EXERCISE INSTRUCTIONS
[1] Rewrite the stretch of the IPv6 private addressing passage from "Well defined portions" through "site local addresses.", putting "public internet" in place of "global internet".
[2] Write what comes next in the passage on IPv6 private and site-local addresses, picking up after its last sentence.

TEXT PROVIDED
------------------------------------------------------------
Well defined portions of the IPv4 address space have been reserved to
support the desire to use private addresses in [RFC1918].
In IPv6, the site-local address prefix [RFC2373] is reserved for use
by those wanting to use private IPv6 addressing. Private addresses
are useful for people who wish to use IPv6 but are not connected to
the global internet.
IPv6 site local addresses can also be viewed as a way of providing
stable addresses in the face of renumbering events. A common case
occurs when 6to4 [RFC3056] is used to provide global IPv6 addresses
from a DHCP or dialup address subject to relatively frequent change.
Site-local addresses allow un-interrupted operation of services
within a site during periods when global addresses need to be changed
or are unavailable. It is expected that global addresses would be
used in simultaneously with site local addresses.
Private address ranges are in wide use today in administered networks
(e.g. corporates) and in un-administered networks (e.g. the home).
------------------------------------------------------------
STUDY MATERIAL
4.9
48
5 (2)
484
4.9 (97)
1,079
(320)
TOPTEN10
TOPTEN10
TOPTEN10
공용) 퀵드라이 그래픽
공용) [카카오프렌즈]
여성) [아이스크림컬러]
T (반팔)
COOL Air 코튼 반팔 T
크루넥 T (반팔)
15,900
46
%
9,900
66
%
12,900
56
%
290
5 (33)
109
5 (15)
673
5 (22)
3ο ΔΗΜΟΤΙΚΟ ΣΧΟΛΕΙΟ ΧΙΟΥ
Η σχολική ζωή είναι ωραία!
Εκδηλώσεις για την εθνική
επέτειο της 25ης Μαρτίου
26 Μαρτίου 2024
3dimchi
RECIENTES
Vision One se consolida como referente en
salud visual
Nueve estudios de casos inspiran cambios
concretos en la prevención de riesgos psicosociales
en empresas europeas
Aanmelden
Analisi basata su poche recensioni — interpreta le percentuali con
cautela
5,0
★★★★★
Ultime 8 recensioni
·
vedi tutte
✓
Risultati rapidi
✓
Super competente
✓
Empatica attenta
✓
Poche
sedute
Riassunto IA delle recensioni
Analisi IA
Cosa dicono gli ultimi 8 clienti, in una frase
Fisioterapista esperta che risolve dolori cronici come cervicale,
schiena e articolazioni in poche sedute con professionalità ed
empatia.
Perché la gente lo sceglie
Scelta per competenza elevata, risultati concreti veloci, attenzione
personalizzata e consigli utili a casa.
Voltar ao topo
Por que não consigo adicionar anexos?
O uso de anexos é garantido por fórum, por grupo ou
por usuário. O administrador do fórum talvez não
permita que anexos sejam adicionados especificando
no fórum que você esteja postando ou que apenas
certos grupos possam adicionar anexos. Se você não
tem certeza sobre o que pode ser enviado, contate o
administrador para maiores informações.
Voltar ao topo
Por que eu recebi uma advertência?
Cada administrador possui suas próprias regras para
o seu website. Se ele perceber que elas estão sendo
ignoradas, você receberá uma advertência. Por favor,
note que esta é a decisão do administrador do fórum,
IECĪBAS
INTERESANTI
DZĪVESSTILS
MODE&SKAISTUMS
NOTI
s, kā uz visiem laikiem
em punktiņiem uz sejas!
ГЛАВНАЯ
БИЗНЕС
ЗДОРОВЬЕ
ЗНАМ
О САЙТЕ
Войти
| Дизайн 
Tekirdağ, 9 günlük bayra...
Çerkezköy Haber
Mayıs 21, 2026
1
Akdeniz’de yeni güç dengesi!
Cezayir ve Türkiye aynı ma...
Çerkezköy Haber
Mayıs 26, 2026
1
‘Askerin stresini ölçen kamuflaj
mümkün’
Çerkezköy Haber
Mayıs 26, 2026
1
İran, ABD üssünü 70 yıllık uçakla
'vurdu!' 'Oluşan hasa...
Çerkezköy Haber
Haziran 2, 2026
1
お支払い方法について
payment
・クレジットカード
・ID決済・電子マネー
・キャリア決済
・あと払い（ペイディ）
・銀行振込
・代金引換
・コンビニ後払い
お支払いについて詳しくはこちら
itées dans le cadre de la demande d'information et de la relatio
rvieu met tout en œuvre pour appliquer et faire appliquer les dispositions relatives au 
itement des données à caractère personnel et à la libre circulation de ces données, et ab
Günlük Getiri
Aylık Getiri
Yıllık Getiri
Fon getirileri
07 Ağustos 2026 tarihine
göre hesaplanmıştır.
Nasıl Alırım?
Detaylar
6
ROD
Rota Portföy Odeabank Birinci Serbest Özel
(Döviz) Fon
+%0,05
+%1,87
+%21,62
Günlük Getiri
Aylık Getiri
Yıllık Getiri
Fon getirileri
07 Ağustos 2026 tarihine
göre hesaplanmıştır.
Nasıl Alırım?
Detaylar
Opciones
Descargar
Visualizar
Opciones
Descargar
------------------------------------------------------------
RESPONSES TO THE TASKS
[1]
Well defined portions of the IPv4 address space have been reserved to
support the desire to use private addresses in [RFC1918].
In IPv6, the site-local address prefix [RFC2373] is reserved for use
by those wanting to use private IPv6 addressing. Private addresses
are useful for people who wish to use IPv6 but are not connected to
the public internet.
IPv6 site local addresses can also be viewed as a way of providing
stable addresses in the face of renumbering events. A common case
occurs when 6to4 [RFC3056] is used to provide global IPv6 addresses
from a DHCP or dialup address subject to relatively frequent change.
Site-local addresses allow un-interrupted operation of services
within a site during periods when global addresses need to be changed
or are unavailable. It is expected that global addresses would be
used in simultaneously with site local addresses.

[2]
Private addresses are not unique in the global internet, and cannot
be uniquely routed to, however they are typically allocated in a
fashion that ensures their uniqueness and routeability within an
administrative site.
1.2 Scoped Addresses and the DNS
Generally it should be recognised that people wanting to use private
addressing also wish to use the DNS to resolve names. The current
recommended approach is to set up two "views" of the DNS: one for the
privately addressed hosts, and another for global hosts on the
internet. Various documents attempt to prohibit the placing non-
globally scoped addresses into the global DNS since there are a
variety of undesirable effects that come from doing so (e.g. [I-
D.ietf-dnsop-dontpublish-unreachable][RFC1918]). The intention of
this memo is to provide constructive guidance for people who will
make use of locally scoped addresses and name spaces in spite of the
admonishments against doing so.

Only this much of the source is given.